New approach to data centers could stem power crisis
A new private-sector approach to developing reliable energy may hold part of the answer to the nation's energy crisis and to corporate concerns about protecting their critical IT systems and data.
That approach -- building one's own on-site power-generation facilities -- is being considered in Prince William County, Va. This week, officials there plan to decide on a land-use agreement that would allow San Jose-based U.S. Data Port Inc. to begin construction of a 188-acre Internet campus that will be equipped with its own 250-megawatt power-generation facility.
If approved, the campus' 10 to 20 data centers would be completely self-sufficient, thanks to a new Critical Reliable Energy Center (CREC). The CREC would generate enough excess power during its first three years of operation that it would enable U.S. Data Port to sell the surplus electricity back to the county's local utilities.
However, while facilities like U.S. Data Port's CREC may insulate large data centers from problems on the public grid, they aren't for all companies, particularly if infrastructure management isn't the core of the business. "There are tremendous barriers, and capital is one of them," said Lewis Shadle, senior vice president of business development at the company.
Not for Everyone
About 2 million square feet of data center space is required to offset the cost of building and operating a CREC, said Shadle. U.S. Data Port's CREC is costing about $300 million. "If your primary business is hosting Web sites and managing IT infrastructure, then your core business is not real estate, energy or the network," he said.
To date, no other company has attempted to build an electric co-generation facility of this scale. However, more and more companies, including banks and Internet service providers, are looking at alternatives to relying on the public grid, Shadle and other experts said.
Allen Tucker, vice president of the telecommunications practice group at The Staubach Co., a high-tech real estate development company in Tysons Corner, Va., has helped companies like America Online Inc. in Dulles, Va., and PSInet Inc. in Ashburn, Va., develop similar facilities. "Companies [with large data centers] are beginning to say that we need to have the power flowing before we can start revenue flowing," he said.
U.S. Data Port's 250-megawatt CREC will be about half the size of an average local public power-generation facility and will generate enough electricity to power about 2,500 homes.

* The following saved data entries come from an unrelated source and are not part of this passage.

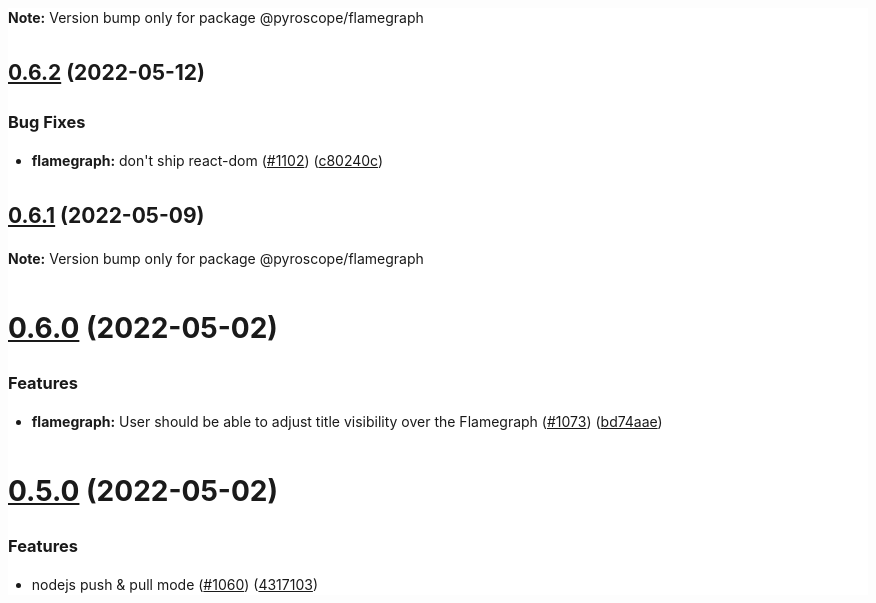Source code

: **Note:** Version bump only for package @pyroscope/flamegraph





## [0.6.2](https://github.com/pyroscope-io/pyroscope/compare/@pyroscope/flamegraph@0.6.1...@pyroscope/flamegraph@0.6.2) (2022-05-12)


### Bug Fixes

* **flamegraph:** don't ship react-dom ([#1102](https://github.com/pyroscope-io/pyroscope/issues/1102)) ([c80240c](https://github.com/pyroscope-io/pyroscope/commit/c80240cbfda4d0573baf05b9c48d5b658791bffd))





## [0.6.1](https://github.com/pyroscope-io/pyroscope/compare/@pyroscope/flamegraph@0.6.0...@pyroscope/flamegraph@0.6.1) (2022-05-09)

**Note:** Version bump only for package @pyroscope/flamegraph





# [0.6.0](https://github.com/pyroscope-io/pyroscope/compare/@pyroscope/flamegraph@0.5.0...@pyroscope/flamegraph@0.6.0) (2022-05-02)


### Features

* **flamegraph:** User should be able to adjust title visibility over the Flamegraph ([#1073](https://github.com/pyroscope-io/pyroscope/issues/1073)) ([bd74aae](https://github.com/pyroscope-io/pyroscope/commit/bd74aae448f3d30398484d589675ea168d816a70))





# [0.5.0](https://github.com/pyroscope-io/pyroscope/compare/@pyroscope/flamegraph@0.4.0...@pyroscope/flamegraph@0.5.0) (2022-05-02)


### Features

* nodejs push & pull mode ([#1060](https://github.com/pyroscope-io/pyroscope/issues/1060)) ([4317103](https://github.com/pyroscope-io/pyroscope/commit/4317103354b5712c561e4cead7f6906c21a3005c))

Officials say the system will be reliable enough to offer less than 10 minutes of failure in 20 years.
The U.S. Data Port project "is a great solution" that could insulate companies that can afford to build such a facility from the rising cost and fluctuations of the public grid, said Armando Perez, director of grid planning for the California Independent System Operator (Cal-ISO), a Folsom, Calif.-based self-described "part utility, part high-tech company" that operates 75% of the electric grid in California. "Internet farms are one of the biggest causes of [electricity] load growth," he said.
Although Perez said California is "for the moment out of the woods," with no Stage 1, 2, or 3 emergencies in effect, companies in California and other Western states will face rising electric prices and potential crises for another two years, he said.
U.S. Data Port's CREC will also emit fewer chemical compounds into the environment, which was a critical factor in the state of Virginia's decision to put the U.S. Data Port project on a fast-track approval schedule, Shadle said.
U.S. Data Port, which builds Internet campuses for use by Web hosting companies, Internet service providers and other firms, is developing a similar facility in San Jose. It's seeking approval for a third campus in the New York metropolitan area. All three Internet farms will be powered by a CREC.
The pending approval of the land-use agreement for U.S. Data Port comes as the nation's supply of electricity sinks deeper into crisis.
In addition to California, where large Internet data centers have been blamed for stressing the power grid there beyond what its Korean War-era design can handle, other states, including Oregon, Utah and Washington, are now preparing for possible rolling blackouts.
Nationwide rolling blackouts could have a devastating impact on the economy. Recent estimates by the Electric Power Research Institute placed the cost of these blackouts to California IT companies at $1 million per minute, not to mention the potential loss of data.
"I would go as far as to say that the electric grid in the U.S. is the Achilles' heel to a productive economy," said Shadle. "It scares the hell out of me."